Los sueños son como partecitas de uno mismo que se desprenden y comienzan a viajar, a buscar dimensiones desconocidas donde el pensamiento engendre, libremente, su propia esencia y nutra de inspiración la espiritualidad.
Algo así como cuando uno recorre un jardín al arrullo de los trinos de los pájaros, los sueños se vierten en el alma con ilusiones, música, nostalgias buenas y una luz ingenua que trae el rumor majestuoso de la serenidad del universo.
Recorren la distancia de gozo que hay desde la colina donde se alojan, hasta los ojos y las palabras mudas y, con su estructura de silencio, perciben colores y aromas distintos, con el don de desgranar los ciclos del tiempo para cernirlos y sembrar los mejores en un mismo espejo.
Las sendas de las estrellas se abren para dar paso al sentimiento que anhela llegar más allá del mundo y asimilar que, el sentido de la vida, es el de ser -siempre- unos humanos que atisban la esperanza, como cuando la luna se asoma detrás de las montañas.

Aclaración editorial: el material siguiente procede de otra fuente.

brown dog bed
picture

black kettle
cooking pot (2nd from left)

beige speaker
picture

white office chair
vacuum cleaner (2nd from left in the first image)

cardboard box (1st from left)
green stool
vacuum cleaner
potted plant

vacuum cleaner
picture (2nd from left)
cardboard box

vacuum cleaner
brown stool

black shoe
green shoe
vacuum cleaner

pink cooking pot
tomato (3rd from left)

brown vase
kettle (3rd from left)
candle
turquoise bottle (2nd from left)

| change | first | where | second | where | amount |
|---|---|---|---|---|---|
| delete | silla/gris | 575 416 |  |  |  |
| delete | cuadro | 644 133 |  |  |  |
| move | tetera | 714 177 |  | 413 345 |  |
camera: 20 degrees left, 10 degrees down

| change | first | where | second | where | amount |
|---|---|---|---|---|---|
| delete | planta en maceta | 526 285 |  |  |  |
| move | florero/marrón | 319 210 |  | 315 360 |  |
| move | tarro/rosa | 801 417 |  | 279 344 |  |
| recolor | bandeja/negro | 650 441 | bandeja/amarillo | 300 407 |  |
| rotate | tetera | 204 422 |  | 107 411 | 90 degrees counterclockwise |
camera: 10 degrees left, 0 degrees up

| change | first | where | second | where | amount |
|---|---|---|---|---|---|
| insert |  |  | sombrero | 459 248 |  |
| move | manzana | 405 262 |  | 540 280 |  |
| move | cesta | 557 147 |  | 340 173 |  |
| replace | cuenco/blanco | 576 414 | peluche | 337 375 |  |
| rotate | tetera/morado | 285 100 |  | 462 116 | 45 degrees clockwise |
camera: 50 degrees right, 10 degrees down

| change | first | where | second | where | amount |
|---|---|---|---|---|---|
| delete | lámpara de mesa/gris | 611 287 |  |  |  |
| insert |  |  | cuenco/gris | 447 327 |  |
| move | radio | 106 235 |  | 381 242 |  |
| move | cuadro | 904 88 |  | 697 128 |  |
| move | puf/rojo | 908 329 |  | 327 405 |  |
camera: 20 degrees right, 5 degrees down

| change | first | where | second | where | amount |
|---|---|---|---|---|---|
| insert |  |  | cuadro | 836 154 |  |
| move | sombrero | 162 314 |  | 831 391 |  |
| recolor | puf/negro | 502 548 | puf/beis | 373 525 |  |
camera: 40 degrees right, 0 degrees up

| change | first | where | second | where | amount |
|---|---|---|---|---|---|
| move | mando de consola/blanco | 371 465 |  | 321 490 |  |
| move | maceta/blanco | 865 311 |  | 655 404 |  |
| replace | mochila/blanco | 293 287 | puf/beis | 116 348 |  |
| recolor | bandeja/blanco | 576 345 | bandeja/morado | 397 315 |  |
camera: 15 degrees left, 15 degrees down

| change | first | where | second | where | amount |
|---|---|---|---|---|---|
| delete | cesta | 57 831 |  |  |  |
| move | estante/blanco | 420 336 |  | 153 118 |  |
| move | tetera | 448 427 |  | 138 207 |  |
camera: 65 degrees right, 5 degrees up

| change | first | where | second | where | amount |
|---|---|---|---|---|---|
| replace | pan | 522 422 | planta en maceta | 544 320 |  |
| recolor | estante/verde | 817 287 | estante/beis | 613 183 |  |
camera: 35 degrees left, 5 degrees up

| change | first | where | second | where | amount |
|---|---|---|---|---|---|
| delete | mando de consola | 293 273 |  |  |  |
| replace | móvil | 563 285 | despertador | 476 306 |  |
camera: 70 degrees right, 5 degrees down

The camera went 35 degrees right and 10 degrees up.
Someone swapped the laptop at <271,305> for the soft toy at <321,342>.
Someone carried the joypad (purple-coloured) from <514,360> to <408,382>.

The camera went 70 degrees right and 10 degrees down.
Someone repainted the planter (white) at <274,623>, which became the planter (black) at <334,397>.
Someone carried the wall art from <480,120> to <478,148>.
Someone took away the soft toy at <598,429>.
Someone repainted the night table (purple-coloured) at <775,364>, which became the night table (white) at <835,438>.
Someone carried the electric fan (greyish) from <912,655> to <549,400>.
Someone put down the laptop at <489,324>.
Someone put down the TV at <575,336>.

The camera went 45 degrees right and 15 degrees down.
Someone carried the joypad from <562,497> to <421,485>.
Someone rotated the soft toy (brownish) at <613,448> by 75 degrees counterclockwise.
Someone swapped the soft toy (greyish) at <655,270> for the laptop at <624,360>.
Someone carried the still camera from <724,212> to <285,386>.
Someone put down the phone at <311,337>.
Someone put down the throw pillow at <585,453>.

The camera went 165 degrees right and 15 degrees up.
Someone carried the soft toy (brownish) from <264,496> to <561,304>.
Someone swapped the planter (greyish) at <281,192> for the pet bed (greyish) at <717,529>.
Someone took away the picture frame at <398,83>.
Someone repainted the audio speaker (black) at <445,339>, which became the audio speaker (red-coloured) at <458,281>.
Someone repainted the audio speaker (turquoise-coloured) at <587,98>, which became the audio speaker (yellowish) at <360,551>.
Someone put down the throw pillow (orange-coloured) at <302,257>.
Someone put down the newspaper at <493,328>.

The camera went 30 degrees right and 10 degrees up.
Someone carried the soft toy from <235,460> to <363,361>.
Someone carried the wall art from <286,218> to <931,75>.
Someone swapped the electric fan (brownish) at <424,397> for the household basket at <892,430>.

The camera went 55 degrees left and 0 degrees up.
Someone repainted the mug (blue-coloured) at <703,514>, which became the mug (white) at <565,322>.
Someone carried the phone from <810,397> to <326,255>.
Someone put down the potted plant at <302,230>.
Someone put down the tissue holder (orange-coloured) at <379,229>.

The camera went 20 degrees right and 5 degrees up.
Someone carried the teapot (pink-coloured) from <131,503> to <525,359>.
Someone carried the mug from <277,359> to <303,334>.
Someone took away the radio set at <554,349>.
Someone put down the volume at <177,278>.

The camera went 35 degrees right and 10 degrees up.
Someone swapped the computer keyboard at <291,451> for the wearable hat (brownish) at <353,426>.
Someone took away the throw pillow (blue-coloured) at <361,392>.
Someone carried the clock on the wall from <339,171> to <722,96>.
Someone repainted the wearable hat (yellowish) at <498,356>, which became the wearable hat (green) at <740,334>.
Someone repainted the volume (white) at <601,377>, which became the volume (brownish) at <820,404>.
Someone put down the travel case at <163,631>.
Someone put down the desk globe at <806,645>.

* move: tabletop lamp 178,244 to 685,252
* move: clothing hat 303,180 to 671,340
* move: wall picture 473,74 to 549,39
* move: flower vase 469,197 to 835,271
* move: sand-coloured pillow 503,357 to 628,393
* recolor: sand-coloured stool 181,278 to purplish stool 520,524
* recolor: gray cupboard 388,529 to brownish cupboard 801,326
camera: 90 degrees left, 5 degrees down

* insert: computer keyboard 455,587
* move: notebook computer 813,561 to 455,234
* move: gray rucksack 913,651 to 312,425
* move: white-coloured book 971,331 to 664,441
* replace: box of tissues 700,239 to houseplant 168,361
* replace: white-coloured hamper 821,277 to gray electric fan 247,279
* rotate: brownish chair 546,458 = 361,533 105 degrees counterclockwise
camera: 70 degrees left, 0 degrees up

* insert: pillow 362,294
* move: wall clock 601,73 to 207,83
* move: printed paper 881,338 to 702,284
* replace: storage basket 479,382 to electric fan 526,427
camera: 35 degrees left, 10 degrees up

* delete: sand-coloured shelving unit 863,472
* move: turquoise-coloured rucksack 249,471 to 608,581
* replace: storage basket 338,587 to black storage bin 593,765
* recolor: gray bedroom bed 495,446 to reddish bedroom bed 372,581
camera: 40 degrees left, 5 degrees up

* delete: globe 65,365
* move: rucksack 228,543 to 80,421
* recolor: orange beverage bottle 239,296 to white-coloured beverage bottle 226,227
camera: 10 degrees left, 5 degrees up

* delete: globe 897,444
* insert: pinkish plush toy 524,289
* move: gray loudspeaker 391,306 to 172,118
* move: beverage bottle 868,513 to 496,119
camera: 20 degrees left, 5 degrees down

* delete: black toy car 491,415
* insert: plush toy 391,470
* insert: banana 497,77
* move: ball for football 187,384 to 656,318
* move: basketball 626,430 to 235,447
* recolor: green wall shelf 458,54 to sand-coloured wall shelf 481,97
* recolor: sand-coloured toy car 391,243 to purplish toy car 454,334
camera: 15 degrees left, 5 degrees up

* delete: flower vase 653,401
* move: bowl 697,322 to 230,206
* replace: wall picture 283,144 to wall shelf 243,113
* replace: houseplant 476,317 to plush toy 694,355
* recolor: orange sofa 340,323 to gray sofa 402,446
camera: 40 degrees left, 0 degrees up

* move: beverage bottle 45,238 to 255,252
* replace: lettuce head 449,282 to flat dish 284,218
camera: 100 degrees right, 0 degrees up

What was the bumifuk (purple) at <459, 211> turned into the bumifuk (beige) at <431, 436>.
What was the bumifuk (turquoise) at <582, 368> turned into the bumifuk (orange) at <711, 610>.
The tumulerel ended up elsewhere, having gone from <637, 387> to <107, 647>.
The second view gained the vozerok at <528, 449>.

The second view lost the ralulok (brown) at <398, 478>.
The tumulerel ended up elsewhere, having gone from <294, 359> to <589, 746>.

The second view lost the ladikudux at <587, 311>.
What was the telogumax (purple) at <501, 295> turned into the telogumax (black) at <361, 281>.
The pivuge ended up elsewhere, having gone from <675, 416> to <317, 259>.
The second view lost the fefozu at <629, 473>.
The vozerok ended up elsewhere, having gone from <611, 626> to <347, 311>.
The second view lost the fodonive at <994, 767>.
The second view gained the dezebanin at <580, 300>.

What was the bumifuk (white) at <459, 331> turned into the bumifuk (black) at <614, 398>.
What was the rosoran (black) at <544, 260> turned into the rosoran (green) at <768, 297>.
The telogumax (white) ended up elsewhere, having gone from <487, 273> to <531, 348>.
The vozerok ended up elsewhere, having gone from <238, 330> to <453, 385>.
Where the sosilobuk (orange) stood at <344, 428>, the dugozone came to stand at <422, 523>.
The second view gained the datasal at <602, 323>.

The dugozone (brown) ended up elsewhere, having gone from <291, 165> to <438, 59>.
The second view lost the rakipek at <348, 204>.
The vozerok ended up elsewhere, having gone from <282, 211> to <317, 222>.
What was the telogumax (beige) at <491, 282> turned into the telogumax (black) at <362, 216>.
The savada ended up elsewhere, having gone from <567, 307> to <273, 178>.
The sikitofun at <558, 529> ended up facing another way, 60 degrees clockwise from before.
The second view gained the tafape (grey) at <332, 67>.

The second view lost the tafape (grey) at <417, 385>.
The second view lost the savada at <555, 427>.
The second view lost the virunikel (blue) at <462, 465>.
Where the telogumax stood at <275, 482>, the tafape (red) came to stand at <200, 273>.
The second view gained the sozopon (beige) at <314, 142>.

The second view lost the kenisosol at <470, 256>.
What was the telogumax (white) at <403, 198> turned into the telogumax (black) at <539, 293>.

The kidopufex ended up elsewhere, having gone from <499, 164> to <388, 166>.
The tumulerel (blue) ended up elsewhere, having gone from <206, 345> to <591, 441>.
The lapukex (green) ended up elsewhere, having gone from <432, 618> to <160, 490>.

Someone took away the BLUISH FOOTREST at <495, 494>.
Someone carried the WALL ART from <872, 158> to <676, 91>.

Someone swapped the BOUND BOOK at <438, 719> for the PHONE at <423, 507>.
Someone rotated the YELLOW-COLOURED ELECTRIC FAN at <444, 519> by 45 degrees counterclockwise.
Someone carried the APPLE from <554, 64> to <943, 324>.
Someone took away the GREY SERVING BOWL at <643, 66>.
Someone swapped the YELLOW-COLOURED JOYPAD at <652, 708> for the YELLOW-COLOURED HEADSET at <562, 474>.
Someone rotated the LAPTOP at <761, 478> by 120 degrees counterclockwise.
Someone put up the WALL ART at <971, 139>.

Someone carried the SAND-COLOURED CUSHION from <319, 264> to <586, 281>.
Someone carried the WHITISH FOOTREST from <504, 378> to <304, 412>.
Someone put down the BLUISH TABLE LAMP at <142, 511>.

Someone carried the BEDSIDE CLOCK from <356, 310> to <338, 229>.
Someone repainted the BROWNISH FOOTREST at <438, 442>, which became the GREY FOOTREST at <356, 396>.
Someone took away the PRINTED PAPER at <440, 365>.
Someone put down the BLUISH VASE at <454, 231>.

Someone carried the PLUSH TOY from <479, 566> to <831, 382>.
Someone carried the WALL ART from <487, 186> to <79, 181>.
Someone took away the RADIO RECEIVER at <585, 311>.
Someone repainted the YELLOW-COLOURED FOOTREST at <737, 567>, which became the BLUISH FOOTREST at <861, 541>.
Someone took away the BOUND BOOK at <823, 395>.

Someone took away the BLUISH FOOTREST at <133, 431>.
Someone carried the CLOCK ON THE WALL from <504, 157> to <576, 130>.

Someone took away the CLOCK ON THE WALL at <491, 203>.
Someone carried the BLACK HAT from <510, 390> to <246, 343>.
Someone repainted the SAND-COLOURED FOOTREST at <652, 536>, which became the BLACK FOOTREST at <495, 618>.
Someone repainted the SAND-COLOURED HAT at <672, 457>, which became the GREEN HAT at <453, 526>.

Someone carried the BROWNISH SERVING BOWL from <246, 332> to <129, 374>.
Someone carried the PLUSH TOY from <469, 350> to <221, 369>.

Y hacen que el corazón se deslice por rendijas que conducen a una ternura que reconoce los secretos de la eternidad, para asomarse a las líneas que delimitan el infinito con signos que, sólo ellos -los sueños-, pueden captar en su cita suprema con el destino.
La lejanía se vuelve próxima, la sombra tornasola la memoria y hay rumores de viento, de nubes, trayendo la perfección de la cintura del tiempo, para saciar el vacío con gotas de esa savia bonita del cielo.